Quoted passage>
2. Materials and Methods

2.1. Sampling Location

This study was carried out at Bhola, the largest island in Bangladesh. Bhola has a latitude of 22.4967° N and a longitude of 90.7564° E and covers 1441 km², as shown in Figure 1. The Bay of Bengal is situated in the south of Bhola district. Therefore, contaminants from the IGP area flow over Bhola to the Bay of Bengal. Bhola has a population of 1.7 million, with a density of 1162.39/km². 80% of the total population earn their living by fishing. No significant industry is found on this island owing to its geographical location. People use biomass for cooking, and biomass burning severely degrades local air quality [22]. The mean annual temperature in Bhola is 25.9 °C, and the average yearly precipitation is 230 mm [23].

2.2. Collection of Samples and Chemical Analysis

Fog water samples were collected in Bhola, Bangladesh, at night for a mean period of 9 h during the winter season (December 2017–February 2018). Rain did not occur throughout the sampling period. A handmade fog sampler utilized in the current investigation was approximately 71 cm tall and was mounted on a stand (Figure 1) (Ahmed et al. 2018). The collector was placed above an air pollution monitoring tower, with a height of 6 m. Fog samples were condensed at the collector’s surface and later collected in a PET (polyethylene terephthalate) bottle attached to the collector’s bottom. During the sampling period, 18 fog samples were collected; blank samples were also collected simultaneously. All samples were filtered using Whatman 41 (0.45 μm pore size) filter paper. The filtrate was divided into two portions, one of which was subjected to acid digestion for trace metal analysis. In the other half, pH, conductivity, total dissolved solids (TDS), water-soluble ions, and total organic carbon (TOC) were determined. Field blanks were collected and analyzed using the same process that was used for fog water in order to reduce the possibility of error. A reagents blank was also used in order to limit experimental error.

Dataset entries>
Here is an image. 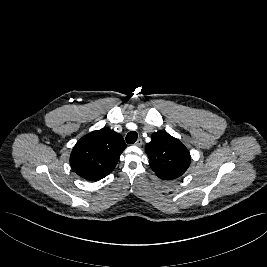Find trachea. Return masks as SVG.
I'll return each mask as SVG.
<instances>
[{
  "mask_svg": "<svg viewBox=\"0 0 267 267\" xmlns=\"http://www.w3.org/2000/svg\"><path fill=\"white\" fill-rule=\"evenodd\" d=\"M138 134L135 131H131L126 135V142L128 144H134L137 140Z\"/></svg>",
  "mask_w": 267,
  "mask_h": 267,
  "instance_id": "1",
  "label": "trachea"
}]
</instances>
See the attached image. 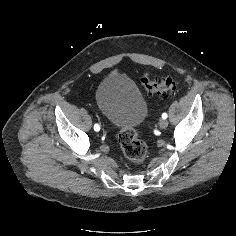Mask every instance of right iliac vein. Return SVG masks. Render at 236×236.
I'll list each match as a JSON object with an SVG mask.
<instances>
[{"label": "right iliac vein", "instance_id": "obj_1", "mask_svg": "<svg viewBox=\"0 0 236 236\" xmlns=\"http://www.w3.org/2000/svg\"><path fill=\"white\" fill-rule=\"evenodd\" d=\"M98 114H99V112H97V113L95 114V118H96V120H97V123H98L99 126H100V130H104V127L102 126L103 124L100 122L99 117H98Z\"/></svg>", "mask_w": 236, "mask_h": 236}]
</instances>
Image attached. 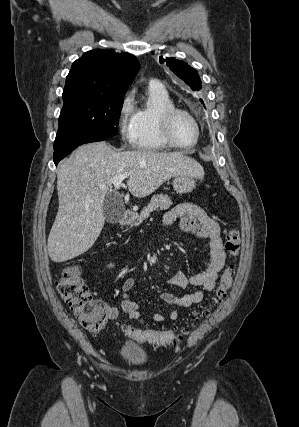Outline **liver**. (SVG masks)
Listing matches in <instances>:
<instances>
[{"label": "liver", "mask_w": 299, "mask_h": 427, "mask_svg": "<svg viewBox=\"0 0 299 427\" xmlns=\"http://www.w3.org/2000/svg\"><path fill=\"white\" fill-rule=\"evenodd\" d=\"M120 174H129L130 193L143 198L171 177L186 174L201 179L204 170L178 152H119L105 142L80 146L57 171L59 208L47 245L52 261L71 260L93 246L104 227L103 202L108 187Z\"/></svg>", "instance_id": "liver-1"}]
</instances>
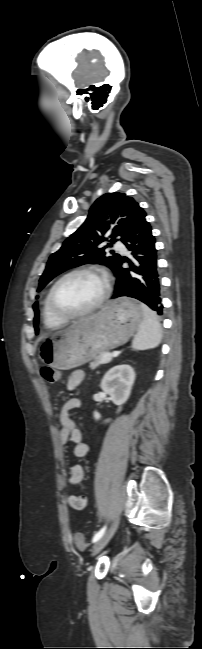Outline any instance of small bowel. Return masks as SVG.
Returning <instances> with one entry per match:
<instances>
[{"mask_svg":"<svg viewBox=\"0 0 202 649\" xmlns=\"http://www.w3.org/2000/svg\"><path fill=\"white\" fill-rule=\"evenodd\" d=\"M84 372L82 370L72 371L68 377L67 385L70 389L80 386L84 380ZM80 406L78 399L73 398L64 403L61 408V413L59 416L61 428L59 430V443L62 447L61 449V459H65V449L64 446L71 442L74 445L73 453L76 457H84L88 454L89 447L86 443L82 441V434L79 429L76 428L75 422L73 420V412ZM84 478V470L80 464H74L70 468L69 472V483L71 485H78L82 482ZM68 504L76 509L82 510L86 506V498L83 495L70 496L68 498Z\"/></svg>","mask_w":202,"mask_h":649,"instance_id":"small-bowel-1","label":"small bowel"}]
</instances>
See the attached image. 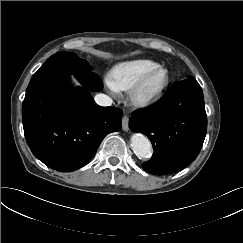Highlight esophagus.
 <instances>
[{
	"label": "esophagus",
	"mask_w": 243,
	"mask_h": 243,
	"mask_svg": "<svg viewBox=\"0 0 243 243\" xmlns=\"http://www.w3.org/2000/svg\"><path fill=\"white\" fill-rule=\"evenodd\" d=\"M122 129L124 131L129 130V117L127 115H123L122 117Z\"/></svg>",
	"instance_id": "1"
}]
</instances>
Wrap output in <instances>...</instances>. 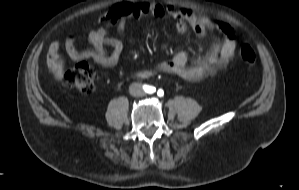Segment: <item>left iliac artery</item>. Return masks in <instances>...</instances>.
<instances>
[{"label":"left iliac artery","instance_id":"left-iliac-artery-1","mask_svg":"<svg viewBox=\"0 0 299 190\" xmlns=\"http://www.w3.org/2000/svg\"><path fill=\"white\" fill-rule=\"evenodd\" d=\"M161 93H162V90H159V91H158V95H160Z\"/></svg>","mask_w":299,"mask_h":190}]
</instances>
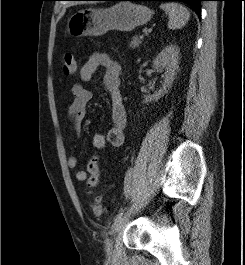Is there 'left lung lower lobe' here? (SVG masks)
I'll list each match as a JSON object with an SVG mask.
<instances>
[{"mask_svg": "<svg viewBox=\"0 0 245 265\" xmlns=\"http://www.w3.org/2000/svg\"><path fill=\"white\" fill-rule=\"evenodd\" d=\"M95 1H182L187 3L192 7V9L198 14V17L201 18V1L204 0H95Z\"/></svg>", "mask_w": 245, "mask_h": 265, "instance_id": "0a47b994", "label": "left lung lower lobe"}]
</instances>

Actions to take>
(a) Please copy the stretch of the fog study's methods section from "2. Materials and" through "230 mm [23].".
(b) In the fog study's methods section, what filter paper were all the samples passed through?
(c) Go on with the fog study's methods section, starting after its final sentence.

Task-by-task answers>
(a)
2. Materials and Methods

2.1. Sampling Location

This study was carried out at Bhola, the largest island in Bangladesh. Bhola has a latitude of 22.4967° N and a longitude of 90.7564° E and covers 1441 km², as shown in Figure 1. The Bay of Bengal is situated in the south of Bhola district. Therefore, contaminants from the IGP area flow over Bhola to the Bay of Bengal. Bhola has a population of 1.7 million, with a density of 1162.39/km². 80% of the total population earn their living by fishing. No significant industry is found on this island owing to its geographical location. People use biomass for cooking, and biomass burning severely degrades local air quality [22]. The mean annual temperature in Bhola is 25.9 °C, and the average yearly precipitation is 230 mm [23].

(b) Whatman 41 filter paper with a 0.45 μm pore size.

(c)
Seven metals (Fe, Zn, Mn, Cu, Ni, Cr, Pb) were quantified in fog samples using a flame atomic absorption spectrophotometer (Model: SpectrAA 55B, Varian). Before preservation in the refrigerator, samples were acidified with 65% HNO₃ acid. Standard solutions of different concentrations were prepared for individual elements to determine their sample concentration using a calibration curve. Blank samples were also analyzed in the same manner to ensure accuracy of the obtained data.

The pH of the fog water was determined using a pH meter (pH 211, Hanna Instruments). The electrical conductivity (EC) of the sample was measured using a conductivity meter (CM-5S, DKK-TOA Corporation, Japan). A TDS meter was used to measure fog water total dissolved solids (TDS), while total organic carbon (TOC) was quantified using a TOC analyzer (Apollo 9000).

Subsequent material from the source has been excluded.